ARBEITSAUFTRAG A | Welche Bereiche hat sich der Gesetzgeber laut dem Text zur Gesetzesrevision im Versicherungswesen vor allem angenommen?
ARBEITSAUFTRAG B | Setzen Sie den Text zur Gesetzesrevision im Versicherungswesen im Anschluss an seinen letzten Satz fort.

TEXTAUSZUG |
+ + + + +

Die Gesetzesrevision bringt den Versicherungsnehmern bzw. Kunden Verbesserungen und die alte Gesetzgebung wird den neuen, veränderten Begebenheiten angepasst.

Auf die wichtigsten Gesetzesänderungen wird nachfolgend kurz eingegangen.

Die Anpassungsbereiche

Der Gesetzgeber hat sich bei der Gesetzesrevision vor allem folgender Bereiche angenommen:

  • Produktgestaltung
  • Vertrieb
  • Schadenserledigung
  • Vertragsauflösung.

Die Anpassungspunkte

Die neuen Regeln:

Vertragsabschlüsse vor dem Inkrafttreten vom 01.01.2022

Bei Abschluss eines Ver­sicherungsvertrags im laufenden Jahr, mit Wirkungsbeginn nach dem 01.01.2022, gelten bereits die neuen, überarbeiteten AVB (Allgemeine Vertragsbedingungen) des Versicherers.

+ + + + +

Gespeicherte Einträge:
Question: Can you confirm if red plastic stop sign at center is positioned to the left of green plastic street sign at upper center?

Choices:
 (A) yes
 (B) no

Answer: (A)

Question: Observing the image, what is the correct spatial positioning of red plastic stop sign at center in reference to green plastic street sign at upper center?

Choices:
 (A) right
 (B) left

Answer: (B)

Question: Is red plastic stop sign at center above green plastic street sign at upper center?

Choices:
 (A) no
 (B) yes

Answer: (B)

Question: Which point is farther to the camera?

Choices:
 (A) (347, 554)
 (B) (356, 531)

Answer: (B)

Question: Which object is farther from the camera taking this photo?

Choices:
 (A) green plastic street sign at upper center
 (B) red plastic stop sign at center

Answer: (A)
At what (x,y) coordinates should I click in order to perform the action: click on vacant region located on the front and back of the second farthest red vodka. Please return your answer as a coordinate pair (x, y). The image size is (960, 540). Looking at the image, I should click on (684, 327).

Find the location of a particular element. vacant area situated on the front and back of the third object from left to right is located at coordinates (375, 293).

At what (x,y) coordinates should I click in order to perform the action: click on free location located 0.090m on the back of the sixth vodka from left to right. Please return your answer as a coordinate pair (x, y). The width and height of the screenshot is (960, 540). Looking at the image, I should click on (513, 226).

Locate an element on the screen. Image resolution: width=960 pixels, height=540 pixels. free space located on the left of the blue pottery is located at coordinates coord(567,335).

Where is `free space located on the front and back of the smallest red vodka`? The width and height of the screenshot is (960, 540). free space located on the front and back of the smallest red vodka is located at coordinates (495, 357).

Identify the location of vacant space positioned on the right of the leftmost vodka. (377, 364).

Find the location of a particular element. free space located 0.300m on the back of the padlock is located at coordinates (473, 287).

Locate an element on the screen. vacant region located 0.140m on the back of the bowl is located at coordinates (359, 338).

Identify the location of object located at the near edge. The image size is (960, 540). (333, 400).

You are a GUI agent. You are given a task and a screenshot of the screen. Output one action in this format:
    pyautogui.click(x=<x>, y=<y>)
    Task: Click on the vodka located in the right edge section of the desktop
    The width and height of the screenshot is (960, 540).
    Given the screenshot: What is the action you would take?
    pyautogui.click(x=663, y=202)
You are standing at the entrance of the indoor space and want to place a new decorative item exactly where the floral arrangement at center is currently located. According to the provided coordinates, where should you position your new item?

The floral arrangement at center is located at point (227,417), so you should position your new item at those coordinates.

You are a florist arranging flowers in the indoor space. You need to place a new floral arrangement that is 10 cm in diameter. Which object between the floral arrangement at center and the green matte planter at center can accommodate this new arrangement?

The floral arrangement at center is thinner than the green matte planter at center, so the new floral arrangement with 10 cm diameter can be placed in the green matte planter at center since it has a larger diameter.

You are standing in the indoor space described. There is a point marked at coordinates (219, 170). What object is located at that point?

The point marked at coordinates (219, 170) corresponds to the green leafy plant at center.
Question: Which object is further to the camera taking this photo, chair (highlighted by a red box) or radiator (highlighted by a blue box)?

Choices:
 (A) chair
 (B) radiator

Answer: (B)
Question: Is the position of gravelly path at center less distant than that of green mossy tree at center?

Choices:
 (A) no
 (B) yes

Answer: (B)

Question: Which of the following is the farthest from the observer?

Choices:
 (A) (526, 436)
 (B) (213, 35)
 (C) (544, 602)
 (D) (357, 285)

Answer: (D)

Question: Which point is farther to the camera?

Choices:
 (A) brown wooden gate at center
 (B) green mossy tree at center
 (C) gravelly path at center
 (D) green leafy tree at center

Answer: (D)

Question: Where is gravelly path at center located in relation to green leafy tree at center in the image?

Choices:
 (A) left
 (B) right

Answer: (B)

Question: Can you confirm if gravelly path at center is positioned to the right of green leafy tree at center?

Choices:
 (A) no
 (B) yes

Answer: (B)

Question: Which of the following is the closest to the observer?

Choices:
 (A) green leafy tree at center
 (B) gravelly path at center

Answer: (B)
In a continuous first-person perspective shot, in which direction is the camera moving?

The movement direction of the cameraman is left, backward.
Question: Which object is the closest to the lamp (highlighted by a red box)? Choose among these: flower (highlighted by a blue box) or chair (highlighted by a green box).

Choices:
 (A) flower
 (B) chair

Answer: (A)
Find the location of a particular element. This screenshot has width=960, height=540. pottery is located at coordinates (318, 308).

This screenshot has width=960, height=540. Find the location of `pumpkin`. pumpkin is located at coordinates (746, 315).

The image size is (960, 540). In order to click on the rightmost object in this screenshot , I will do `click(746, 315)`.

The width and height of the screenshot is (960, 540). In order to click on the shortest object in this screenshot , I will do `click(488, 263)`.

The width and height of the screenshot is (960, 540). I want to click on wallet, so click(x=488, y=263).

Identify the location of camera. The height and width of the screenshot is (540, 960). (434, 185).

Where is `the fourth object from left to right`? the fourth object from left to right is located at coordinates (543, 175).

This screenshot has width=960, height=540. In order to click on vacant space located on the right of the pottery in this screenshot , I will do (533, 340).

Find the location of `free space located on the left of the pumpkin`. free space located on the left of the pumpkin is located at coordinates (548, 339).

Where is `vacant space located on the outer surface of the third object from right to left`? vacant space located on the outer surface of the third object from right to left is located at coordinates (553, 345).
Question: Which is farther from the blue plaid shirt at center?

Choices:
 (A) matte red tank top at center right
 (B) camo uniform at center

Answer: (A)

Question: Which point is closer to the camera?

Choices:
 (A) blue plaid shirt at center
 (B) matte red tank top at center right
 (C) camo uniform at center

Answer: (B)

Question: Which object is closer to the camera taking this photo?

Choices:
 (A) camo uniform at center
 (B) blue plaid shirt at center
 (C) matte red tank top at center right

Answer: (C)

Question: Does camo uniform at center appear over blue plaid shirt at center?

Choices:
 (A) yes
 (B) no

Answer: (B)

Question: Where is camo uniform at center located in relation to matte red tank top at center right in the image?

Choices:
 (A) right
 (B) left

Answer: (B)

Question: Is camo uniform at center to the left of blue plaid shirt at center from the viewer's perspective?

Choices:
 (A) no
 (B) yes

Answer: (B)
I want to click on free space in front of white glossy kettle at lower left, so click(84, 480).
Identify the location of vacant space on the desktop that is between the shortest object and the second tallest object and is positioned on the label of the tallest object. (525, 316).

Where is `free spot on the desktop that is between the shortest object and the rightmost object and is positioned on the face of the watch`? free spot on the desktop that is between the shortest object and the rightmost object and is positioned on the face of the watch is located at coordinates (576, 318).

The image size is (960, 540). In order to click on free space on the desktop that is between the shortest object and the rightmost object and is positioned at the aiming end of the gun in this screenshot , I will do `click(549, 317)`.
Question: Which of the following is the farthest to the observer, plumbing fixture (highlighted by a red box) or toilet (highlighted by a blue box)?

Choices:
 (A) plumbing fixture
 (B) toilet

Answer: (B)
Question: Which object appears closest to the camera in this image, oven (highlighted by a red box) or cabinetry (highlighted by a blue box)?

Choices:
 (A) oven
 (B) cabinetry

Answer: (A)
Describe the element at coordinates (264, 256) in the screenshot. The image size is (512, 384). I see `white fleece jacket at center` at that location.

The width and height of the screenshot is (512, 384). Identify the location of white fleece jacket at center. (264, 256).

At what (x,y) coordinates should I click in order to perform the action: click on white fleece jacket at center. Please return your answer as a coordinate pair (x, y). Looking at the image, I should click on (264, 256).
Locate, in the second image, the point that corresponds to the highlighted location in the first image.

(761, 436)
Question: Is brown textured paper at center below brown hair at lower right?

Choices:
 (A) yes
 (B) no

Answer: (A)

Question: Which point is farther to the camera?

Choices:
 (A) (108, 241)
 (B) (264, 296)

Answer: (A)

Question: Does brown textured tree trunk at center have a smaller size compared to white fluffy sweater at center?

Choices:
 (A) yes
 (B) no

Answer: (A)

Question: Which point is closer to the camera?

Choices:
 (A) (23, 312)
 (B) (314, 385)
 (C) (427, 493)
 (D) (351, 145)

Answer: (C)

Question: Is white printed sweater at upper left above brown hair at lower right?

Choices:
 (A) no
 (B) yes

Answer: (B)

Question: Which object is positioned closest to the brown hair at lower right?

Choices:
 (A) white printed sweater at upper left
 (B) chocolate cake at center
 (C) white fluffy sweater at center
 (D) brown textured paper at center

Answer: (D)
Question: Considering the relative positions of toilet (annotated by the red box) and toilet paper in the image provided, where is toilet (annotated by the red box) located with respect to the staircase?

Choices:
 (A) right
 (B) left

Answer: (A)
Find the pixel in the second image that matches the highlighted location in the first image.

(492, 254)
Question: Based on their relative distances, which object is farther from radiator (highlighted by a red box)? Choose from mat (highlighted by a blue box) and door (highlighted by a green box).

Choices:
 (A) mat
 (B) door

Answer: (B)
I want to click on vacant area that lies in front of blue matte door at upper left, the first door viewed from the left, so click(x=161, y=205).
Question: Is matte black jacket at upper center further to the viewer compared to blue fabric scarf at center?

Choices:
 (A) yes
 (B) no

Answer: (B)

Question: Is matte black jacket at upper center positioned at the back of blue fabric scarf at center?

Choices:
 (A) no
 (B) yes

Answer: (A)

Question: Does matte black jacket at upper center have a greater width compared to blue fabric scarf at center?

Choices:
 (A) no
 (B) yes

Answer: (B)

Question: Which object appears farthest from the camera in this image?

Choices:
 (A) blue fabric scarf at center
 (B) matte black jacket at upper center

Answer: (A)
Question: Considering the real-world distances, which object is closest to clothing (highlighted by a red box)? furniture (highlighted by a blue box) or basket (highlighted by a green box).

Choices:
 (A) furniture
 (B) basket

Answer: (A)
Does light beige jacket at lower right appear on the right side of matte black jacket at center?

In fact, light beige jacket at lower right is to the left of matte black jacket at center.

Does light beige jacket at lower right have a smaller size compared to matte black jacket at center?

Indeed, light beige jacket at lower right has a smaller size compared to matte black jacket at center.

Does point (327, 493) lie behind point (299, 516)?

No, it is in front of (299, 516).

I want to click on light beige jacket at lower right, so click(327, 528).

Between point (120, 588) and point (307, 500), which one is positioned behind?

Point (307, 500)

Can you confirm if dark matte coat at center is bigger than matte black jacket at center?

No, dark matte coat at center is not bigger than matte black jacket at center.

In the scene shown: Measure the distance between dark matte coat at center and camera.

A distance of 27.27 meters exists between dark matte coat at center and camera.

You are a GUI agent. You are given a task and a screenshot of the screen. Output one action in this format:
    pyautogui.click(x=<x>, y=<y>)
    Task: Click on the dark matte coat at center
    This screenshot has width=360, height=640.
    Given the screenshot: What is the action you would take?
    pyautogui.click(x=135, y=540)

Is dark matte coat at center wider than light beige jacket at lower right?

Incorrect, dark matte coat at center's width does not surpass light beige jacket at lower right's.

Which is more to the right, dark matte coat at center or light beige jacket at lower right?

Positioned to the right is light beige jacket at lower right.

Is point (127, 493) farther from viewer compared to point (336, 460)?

+ + + + +

LÖSUNG A | Produktgestaltung, Vertrieb, Schadenserledigung und Vertragsauflösung.

LÖSUNG B |
Erleichterte Formvorschriften

Wo das VVG Formvorschriften vor­sieht, werden die Anforderungen an die Schriftlichkeit gelockert, um die Abwicklung zu vereinfachen und den elektronischen Geschäftsverkehr zu ermöglichen:

  • Künftig ist jede Kommunikationsform zu­lässig, die den Nachweis in Textform ermöglicht (zB e-Mails).

Widerrufsrecht von 14 Tagen

Versi­cherungsnehmer können neu innerhalb einer Bedenkfrist von 14 Tagen vom Versicherungsvertrag zurücktreten:

  • Hiefür bedarf es nur einer Mitteilung, in schriftlicher oder anderer Form, die den Nachweis durch Text ermög­licht.

Direktes Forderungsrecht gegenüber Haftpflichtversicherern

Das direkte Forderungsrecht für Ge­schädigte wird auf alle Haftpflichtver­sicherungen ausgedehnt:

  • Geschädigte können künftig ihre Ansprüche in allen Schadenfällen direkt beim Haftpflicht­versicherer des Schadenverursachers geltend machen (bisher aus den Motorfahrzeughaftpflichtversicherungen bekannt).

In der Praxis bedeutet dies:

  • Der Vermieter kann beispielsweise seine Mieterschäden künftig direkt beim Haft­pflichtversicherer des Mieters geltend machen.
  • Der Versicherer wird bei Eingang einer Schadenersatzforderung den Versicherungsnehmer voraussichtlich zur Schadensmeldung auffordern.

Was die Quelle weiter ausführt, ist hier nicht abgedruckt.